After bashing various crawling techniques, I would like to describe the technique we use here, at Webz.io, a technology that was developed over the past 8 years.
Our crawlers were developed with the following demands in mind:
- Efficient on server resources, i.e CPU & bandwidth
- Fast in fetching and extracting content
- Easily add new sites to the crawling cycle
- Simple but powerful way of “teaching” the crawler about new sites structure
- Robust to site’s layout changes
We started by developing our crawlers in Python due to its dynamic module loading. It was important, as we wanted to easily write new parsers and quickly add or fix them, without the need to restart the system.
The crawler downloads only the HTML content and not all the images/js/CSS files. It doesn’t wander around the site, but chooses the exact links to fetch, and by doing so, it takes the bandwidth consumption to a minimum.
We don’t use headless browsers to parse the content, nor use a DOM parser.
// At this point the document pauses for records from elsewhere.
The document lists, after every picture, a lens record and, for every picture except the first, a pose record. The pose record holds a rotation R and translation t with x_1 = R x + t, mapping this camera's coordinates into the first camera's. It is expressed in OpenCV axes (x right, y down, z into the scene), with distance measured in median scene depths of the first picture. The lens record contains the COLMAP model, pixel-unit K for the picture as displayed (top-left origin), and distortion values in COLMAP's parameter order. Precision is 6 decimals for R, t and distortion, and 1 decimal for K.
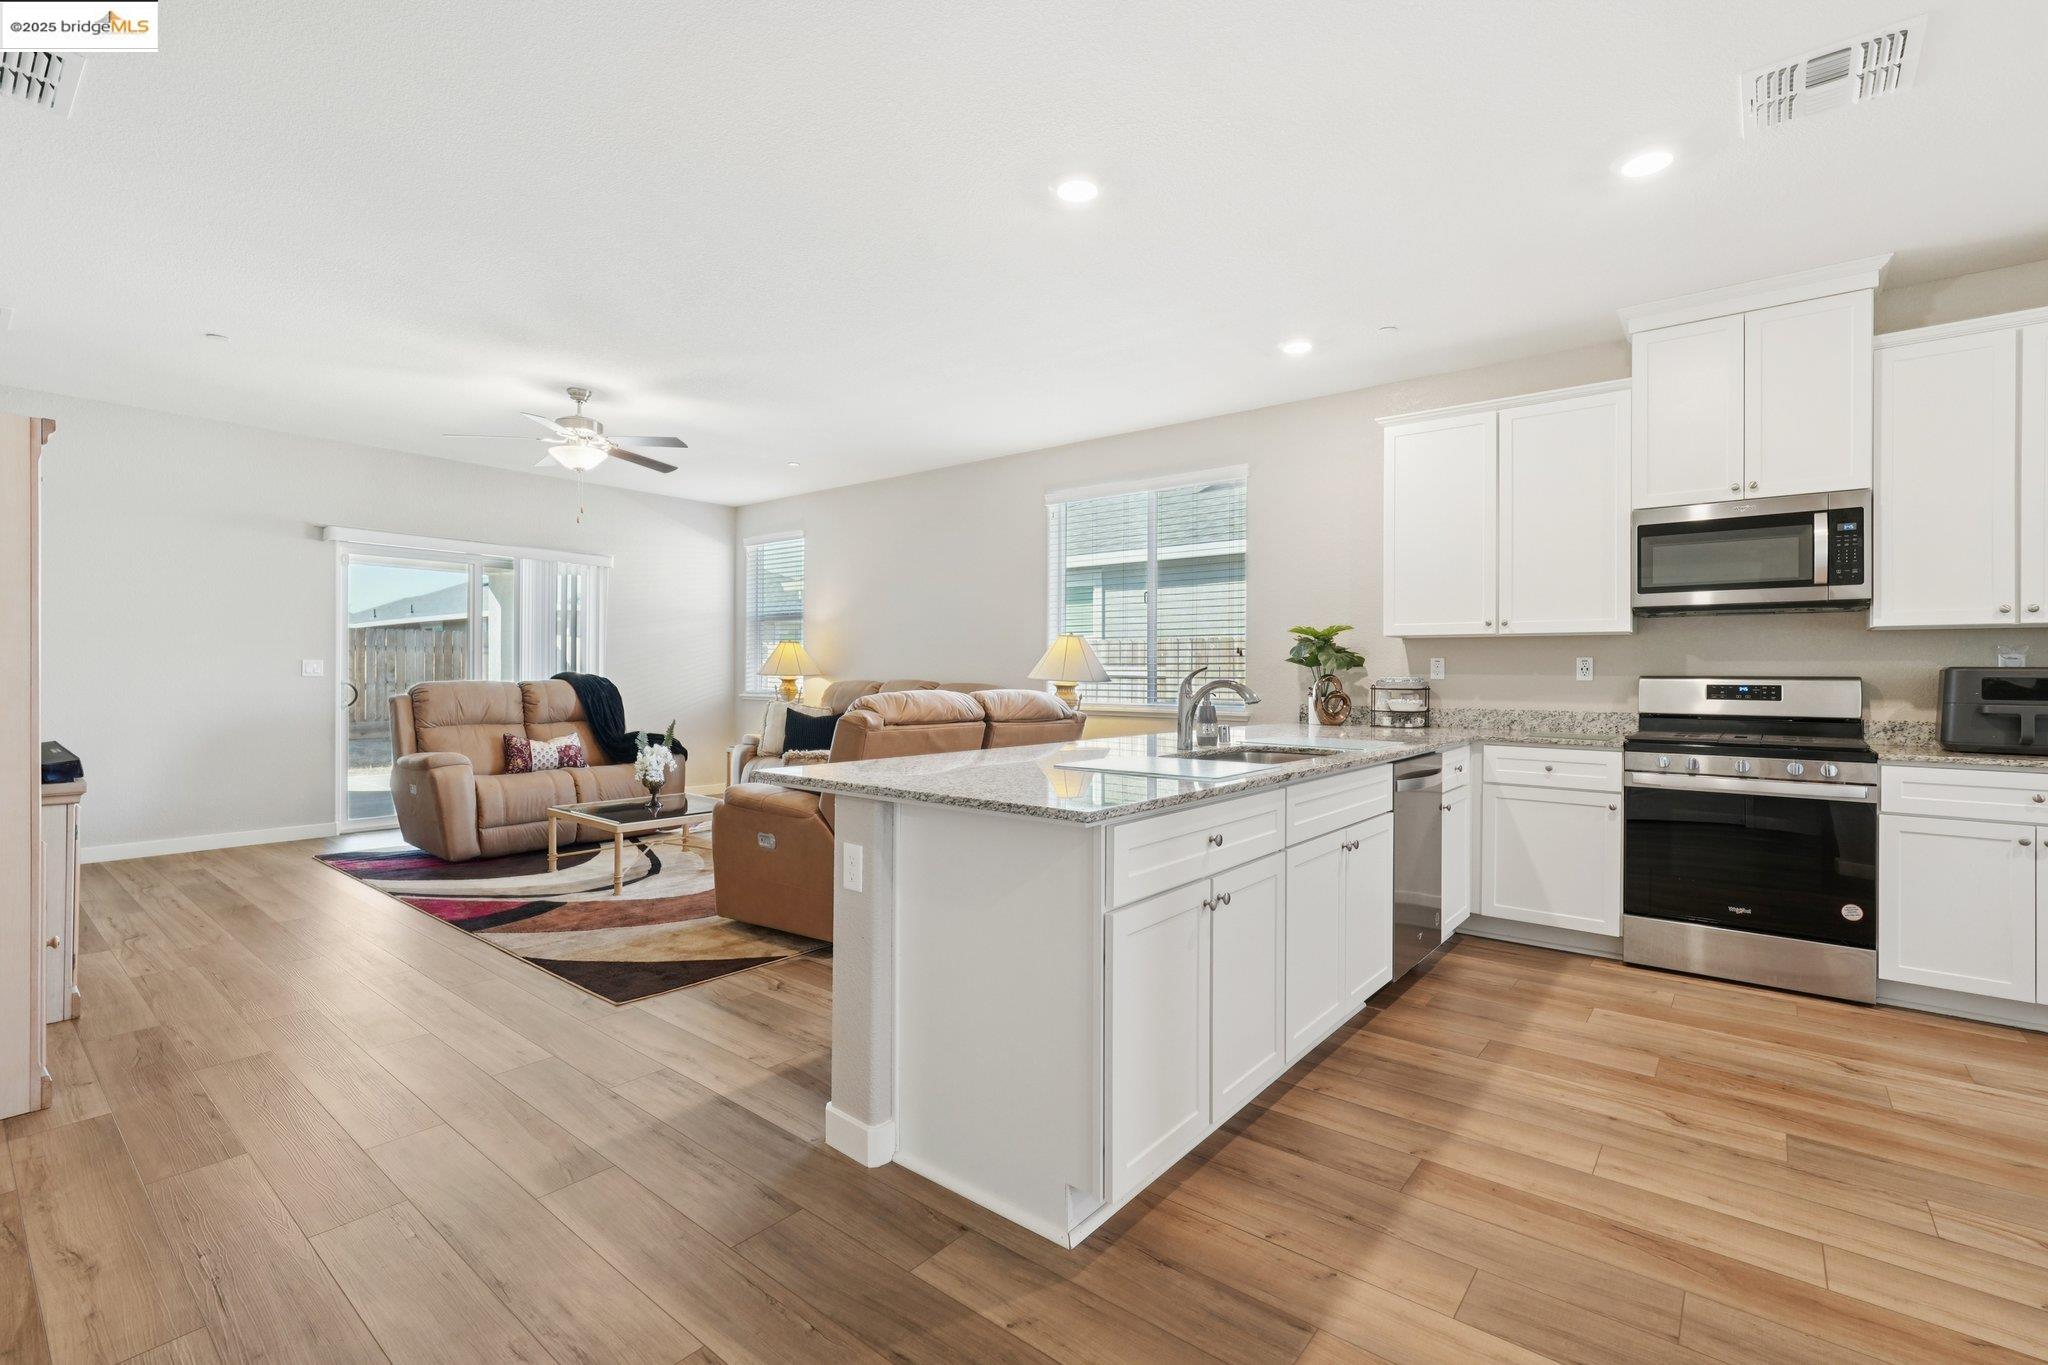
lens RADIAL K [[906.9, 0, 1028.1], [0, 906.9, 675.1], [0, 0, 1]] dist [-0.001491, 0.000969]
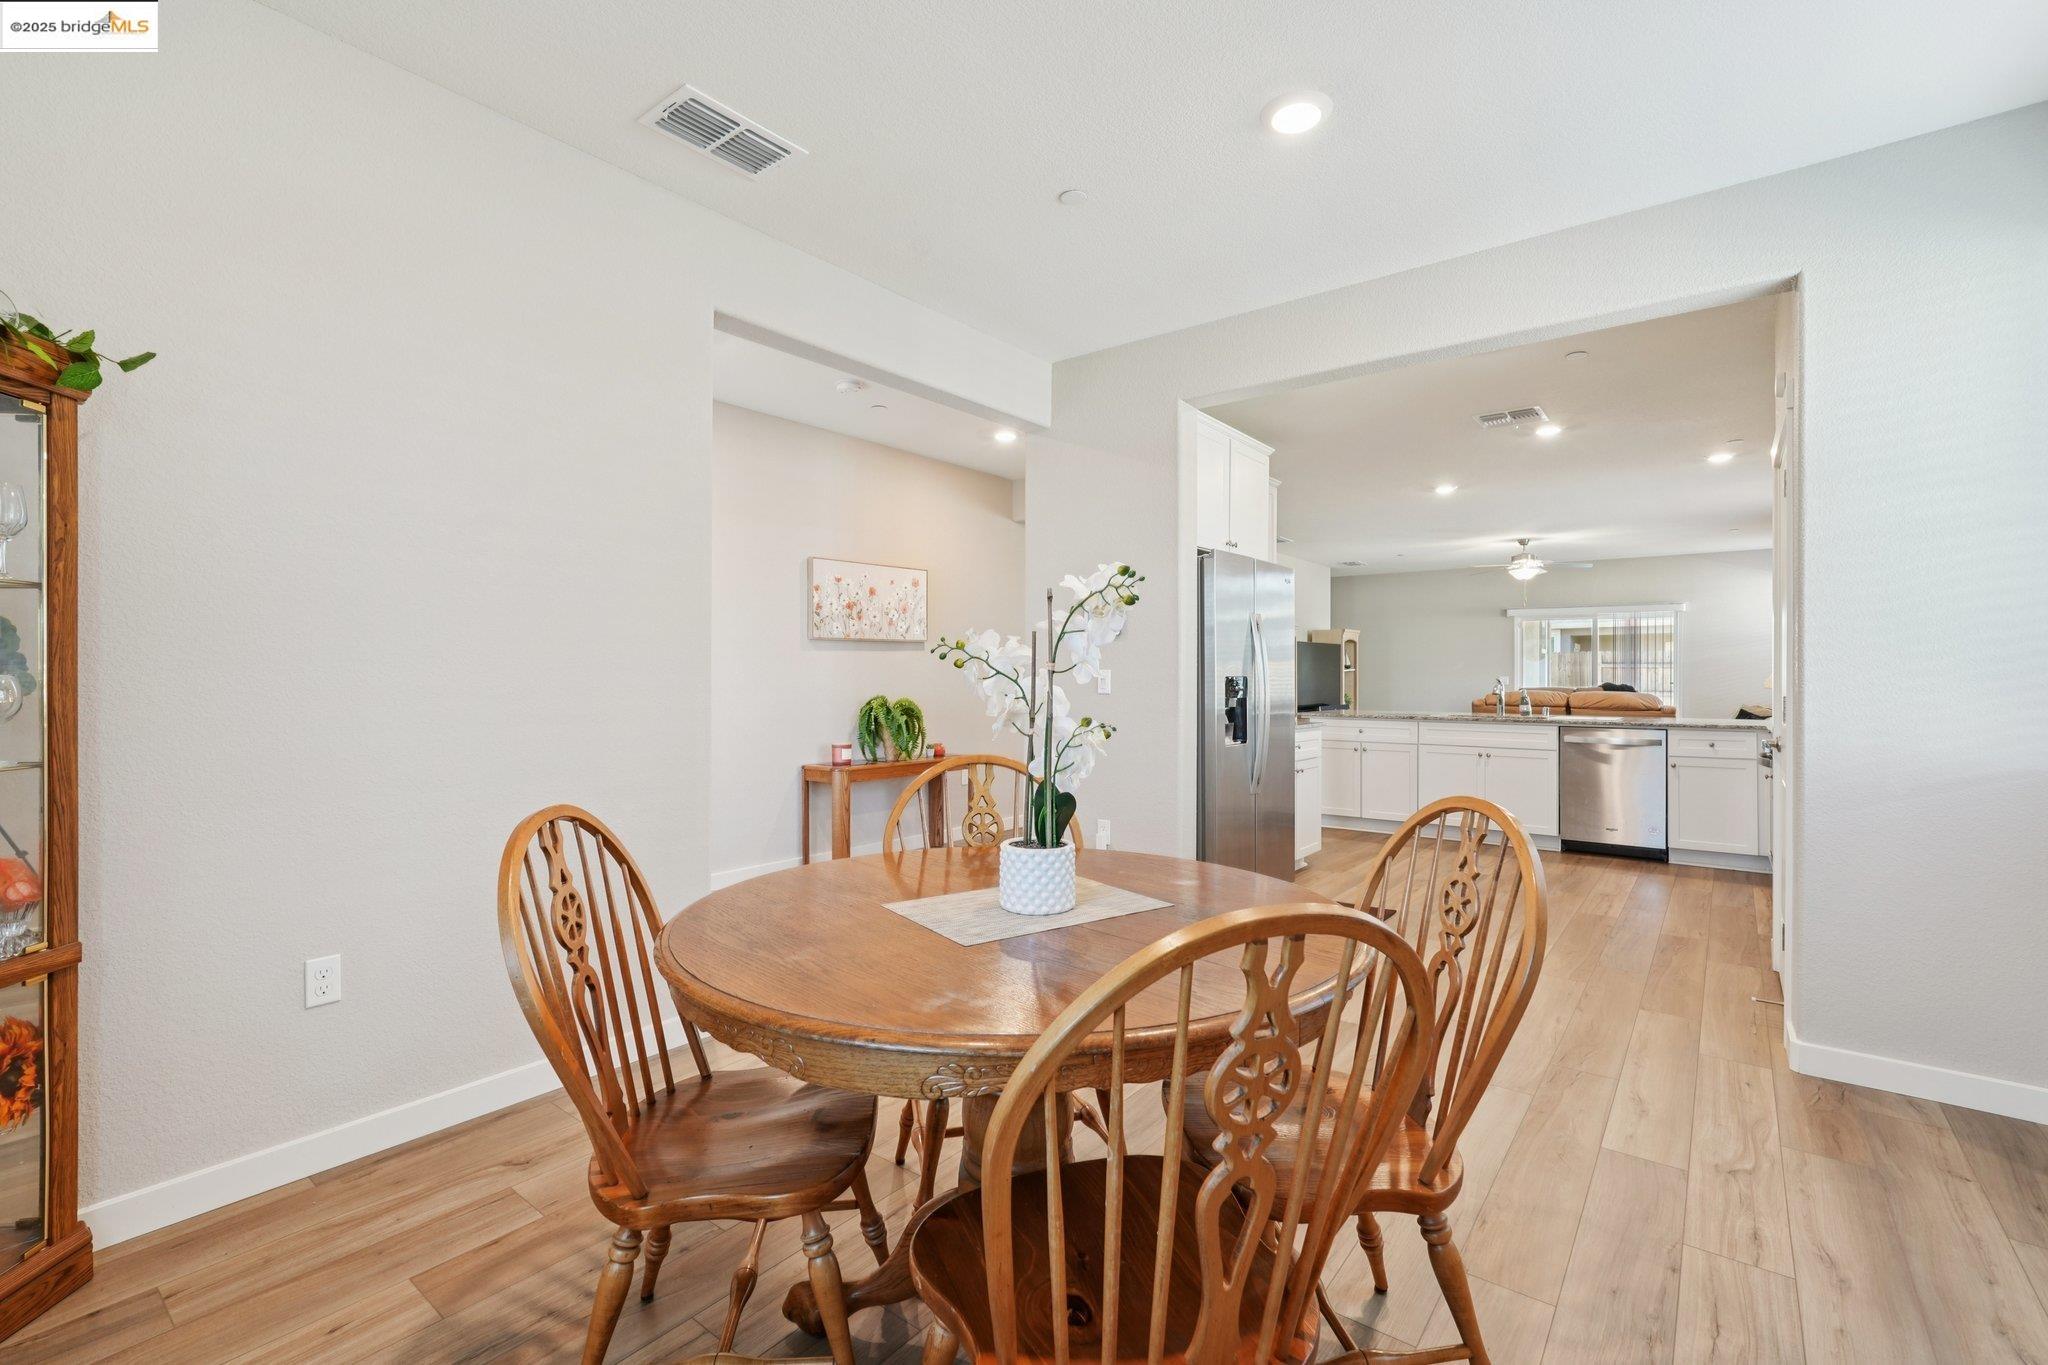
lens RADIAL K [[893.5, 0, 1024.4], [0, 893.5, 685.6], [0, 0, 1]] dist [-0.008930, 0.000704]
pose [[0.013681, 0.001982, -0.999904, 1.694718], [-0.007159, 0.999973, 0.001884, 0.009859], [0.999881, 0.007133, 0.013695, -0.131416]]
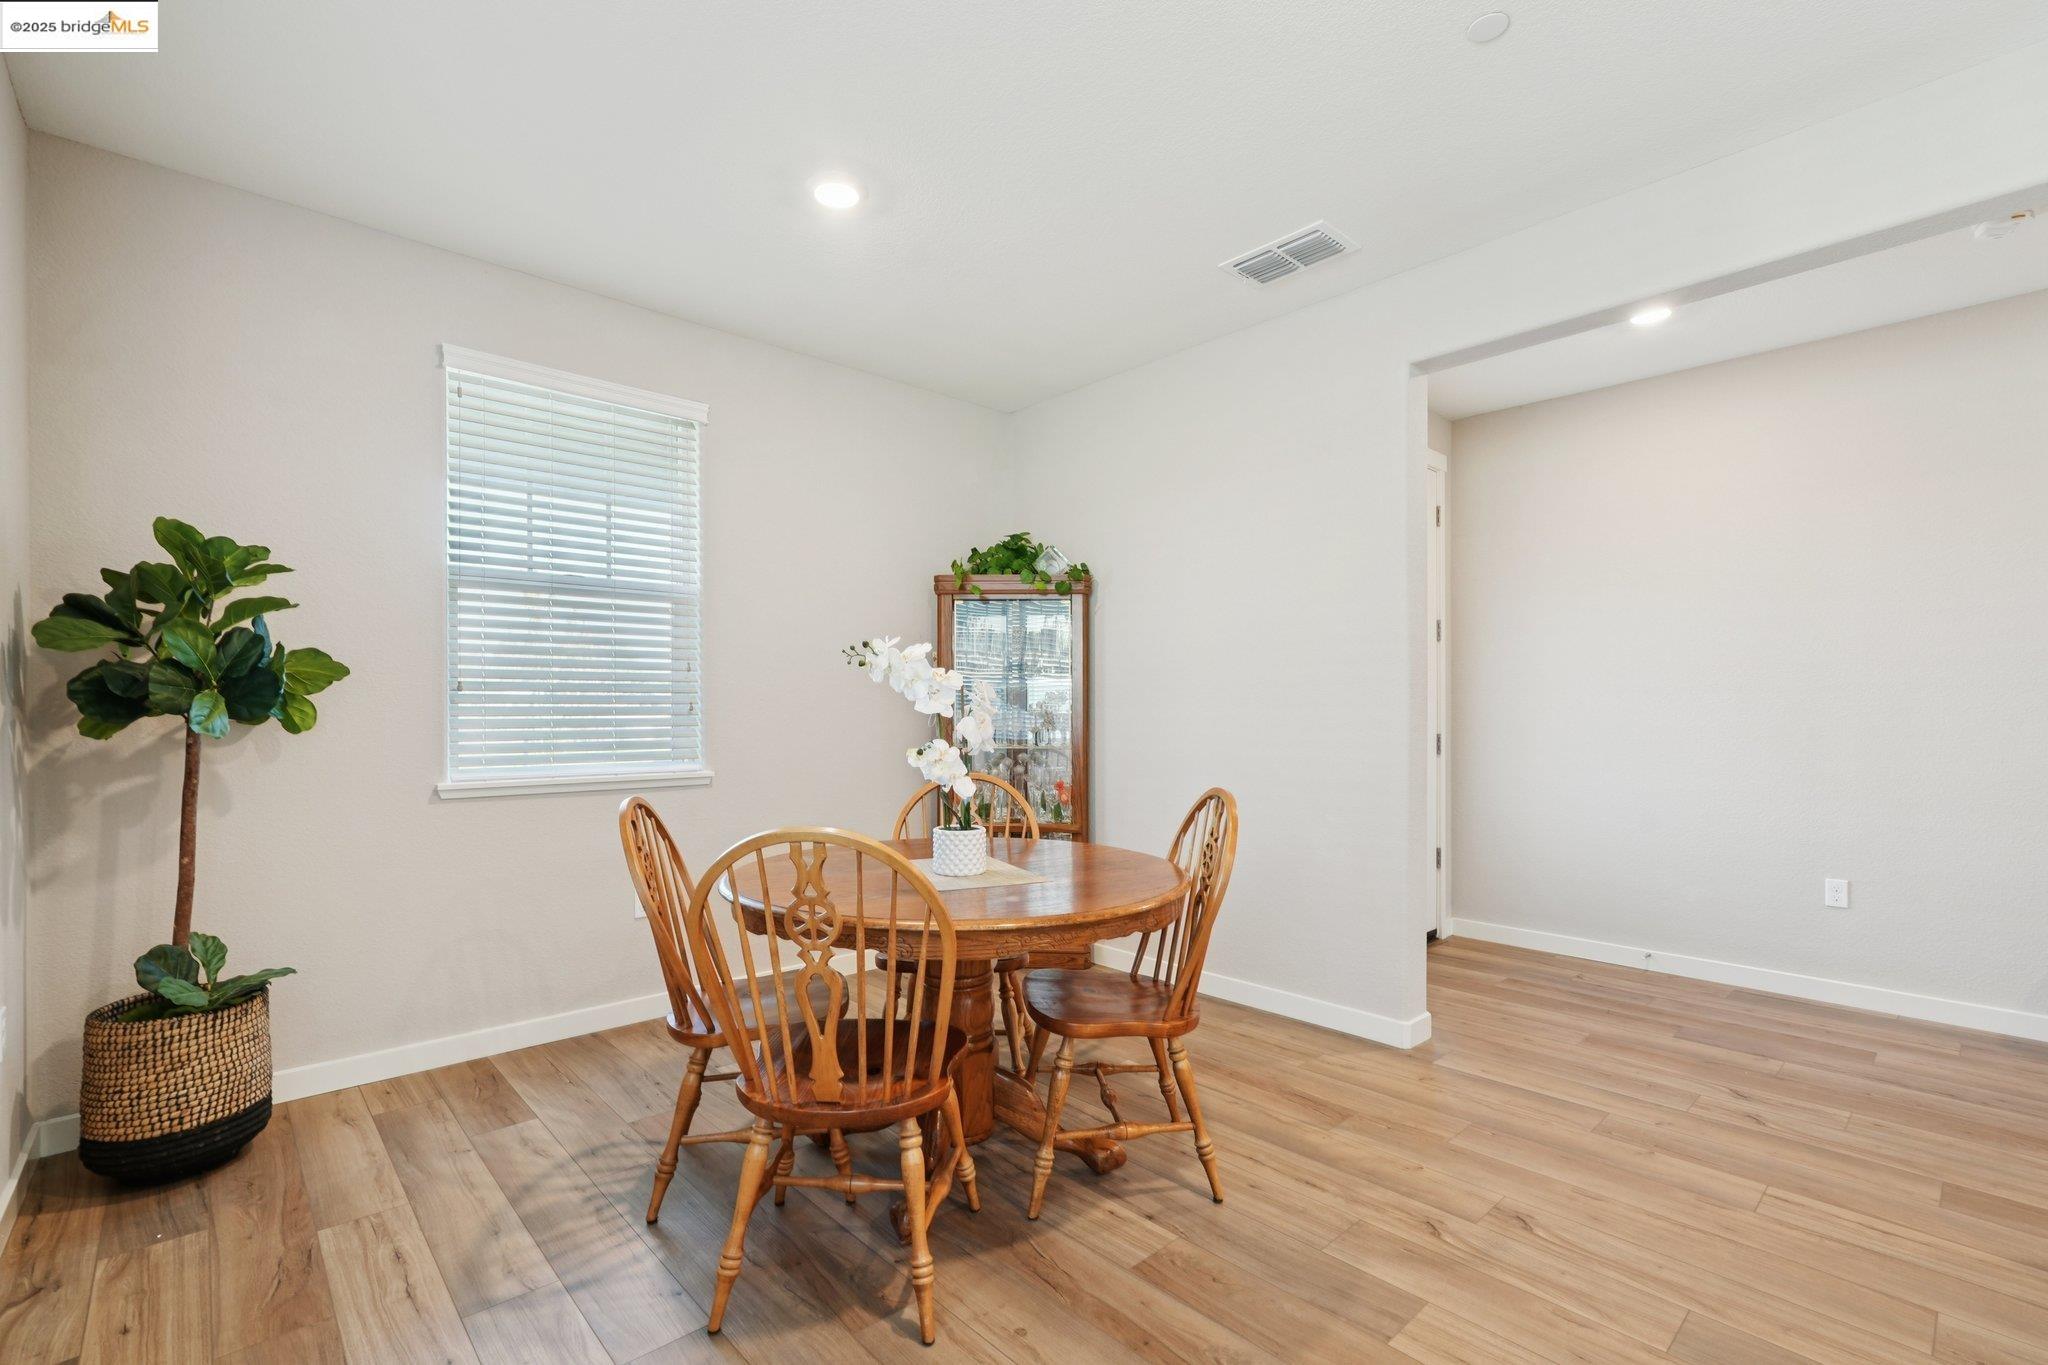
lens RADIAL K [[915.1, 0, 1028.6], [0, 915.1, 720.3], [0, 0, 1]] dist [-0.000366, 0.000207]
pose [[-0.988877, -0.011909, 0.148256, 1.202262], [-0.008662, 0.999709, 0.022531, -0.000291], [-0.148482, 0.020997, -0.988692, 0.418659]]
We extract the content by using regular expressions and various heuristic functions, resulting in a robust solution to HTML structure change.
We established knowledge about multiple content platforms, and we leverage this knowledge to easily add new sources without the need to write new parsers, as the system recognizes the basic structure of the platform.
Since the crawlers are written in Python, writing a parser can take from a few minutes, when you only need to fill out a template with a regular expression, to a very powerful parser that can deal with a combination of JSONs retrieved via AJAX utilizing cookies, and different HTTP headers.
True, our solution requires basic knowledge in Python and regular expressions, but in return it provides power and efficiency unmatched by any other technique.